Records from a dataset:

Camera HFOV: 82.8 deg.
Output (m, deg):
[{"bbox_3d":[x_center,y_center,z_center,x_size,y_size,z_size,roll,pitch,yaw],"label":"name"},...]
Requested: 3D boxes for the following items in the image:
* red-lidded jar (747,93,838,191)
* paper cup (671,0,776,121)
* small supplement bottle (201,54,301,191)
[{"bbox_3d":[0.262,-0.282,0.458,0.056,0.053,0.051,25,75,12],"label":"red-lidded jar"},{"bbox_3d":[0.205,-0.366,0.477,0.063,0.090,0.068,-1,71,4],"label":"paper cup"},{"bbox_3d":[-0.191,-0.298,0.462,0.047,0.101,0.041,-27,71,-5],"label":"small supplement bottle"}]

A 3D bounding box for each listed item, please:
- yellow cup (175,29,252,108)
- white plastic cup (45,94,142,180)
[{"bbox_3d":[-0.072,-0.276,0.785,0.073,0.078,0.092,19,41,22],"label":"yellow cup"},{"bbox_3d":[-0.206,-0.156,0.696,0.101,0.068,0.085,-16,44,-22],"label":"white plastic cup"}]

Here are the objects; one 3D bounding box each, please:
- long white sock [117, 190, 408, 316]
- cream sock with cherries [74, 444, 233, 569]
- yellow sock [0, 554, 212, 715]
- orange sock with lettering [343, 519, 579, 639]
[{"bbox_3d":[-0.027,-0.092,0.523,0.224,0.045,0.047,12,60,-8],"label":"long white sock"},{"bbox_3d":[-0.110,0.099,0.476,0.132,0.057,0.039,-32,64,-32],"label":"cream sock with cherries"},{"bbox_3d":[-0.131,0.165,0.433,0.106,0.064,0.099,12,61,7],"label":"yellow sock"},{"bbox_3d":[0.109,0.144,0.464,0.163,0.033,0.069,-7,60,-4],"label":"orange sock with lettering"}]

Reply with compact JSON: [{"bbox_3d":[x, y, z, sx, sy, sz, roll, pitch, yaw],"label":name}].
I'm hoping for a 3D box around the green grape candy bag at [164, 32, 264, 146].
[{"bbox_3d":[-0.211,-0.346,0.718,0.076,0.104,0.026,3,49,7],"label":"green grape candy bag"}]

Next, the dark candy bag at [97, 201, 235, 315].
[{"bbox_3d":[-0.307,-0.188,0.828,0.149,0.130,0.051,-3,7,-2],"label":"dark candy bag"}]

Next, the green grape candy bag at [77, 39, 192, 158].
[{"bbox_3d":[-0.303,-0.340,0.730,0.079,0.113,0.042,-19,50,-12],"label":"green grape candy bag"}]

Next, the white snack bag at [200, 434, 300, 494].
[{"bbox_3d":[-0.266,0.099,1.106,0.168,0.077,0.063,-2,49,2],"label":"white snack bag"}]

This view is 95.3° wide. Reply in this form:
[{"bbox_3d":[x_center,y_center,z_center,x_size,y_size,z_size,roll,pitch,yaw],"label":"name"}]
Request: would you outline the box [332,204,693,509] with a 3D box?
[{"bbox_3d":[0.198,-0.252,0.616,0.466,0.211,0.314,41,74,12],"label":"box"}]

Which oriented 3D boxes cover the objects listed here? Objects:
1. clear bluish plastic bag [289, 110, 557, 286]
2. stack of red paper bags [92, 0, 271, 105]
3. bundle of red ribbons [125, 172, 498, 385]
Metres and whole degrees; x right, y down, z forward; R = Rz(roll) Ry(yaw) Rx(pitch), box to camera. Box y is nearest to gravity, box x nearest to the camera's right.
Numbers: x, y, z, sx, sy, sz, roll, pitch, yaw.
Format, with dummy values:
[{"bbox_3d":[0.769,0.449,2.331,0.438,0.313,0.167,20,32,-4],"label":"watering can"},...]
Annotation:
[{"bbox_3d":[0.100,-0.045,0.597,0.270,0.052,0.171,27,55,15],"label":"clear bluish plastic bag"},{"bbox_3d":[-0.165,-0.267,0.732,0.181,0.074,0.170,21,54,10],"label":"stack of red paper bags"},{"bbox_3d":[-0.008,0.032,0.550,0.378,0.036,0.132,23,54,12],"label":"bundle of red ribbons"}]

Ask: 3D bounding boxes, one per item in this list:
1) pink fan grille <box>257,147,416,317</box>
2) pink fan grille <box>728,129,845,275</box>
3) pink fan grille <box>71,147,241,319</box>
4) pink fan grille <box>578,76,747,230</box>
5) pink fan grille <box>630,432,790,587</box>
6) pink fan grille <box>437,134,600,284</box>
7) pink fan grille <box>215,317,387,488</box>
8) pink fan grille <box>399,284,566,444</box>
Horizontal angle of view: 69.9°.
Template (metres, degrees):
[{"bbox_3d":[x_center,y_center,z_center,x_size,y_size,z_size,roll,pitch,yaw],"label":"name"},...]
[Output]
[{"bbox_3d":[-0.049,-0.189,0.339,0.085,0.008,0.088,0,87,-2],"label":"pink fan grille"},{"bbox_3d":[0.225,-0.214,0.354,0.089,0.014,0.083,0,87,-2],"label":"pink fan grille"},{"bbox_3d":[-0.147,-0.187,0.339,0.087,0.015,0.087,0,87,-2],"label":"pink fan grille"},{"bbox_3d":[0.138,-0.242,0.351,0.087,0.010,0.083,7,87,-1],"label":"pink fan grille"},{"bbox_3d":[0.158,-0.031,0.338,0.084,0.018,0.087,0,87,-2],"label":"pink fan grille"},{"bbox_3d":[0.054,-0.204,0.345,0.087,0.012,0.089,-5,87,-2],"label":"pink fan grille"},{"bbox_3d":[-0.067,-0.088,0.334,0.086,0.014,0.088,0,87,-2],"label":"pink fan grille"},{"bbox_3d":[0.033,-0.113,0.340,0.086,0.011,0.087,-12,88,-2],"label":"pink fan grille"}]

Task to carry out → Search the records for the word "boxes" and copy out every line that holds it.

Result of the exercise →
Requested: 3D boxes for the following items in the image:
Which oriented 3D boxes cover the objects listed here? Objects:
Ask: 3D bounding boxes, one per item in this list:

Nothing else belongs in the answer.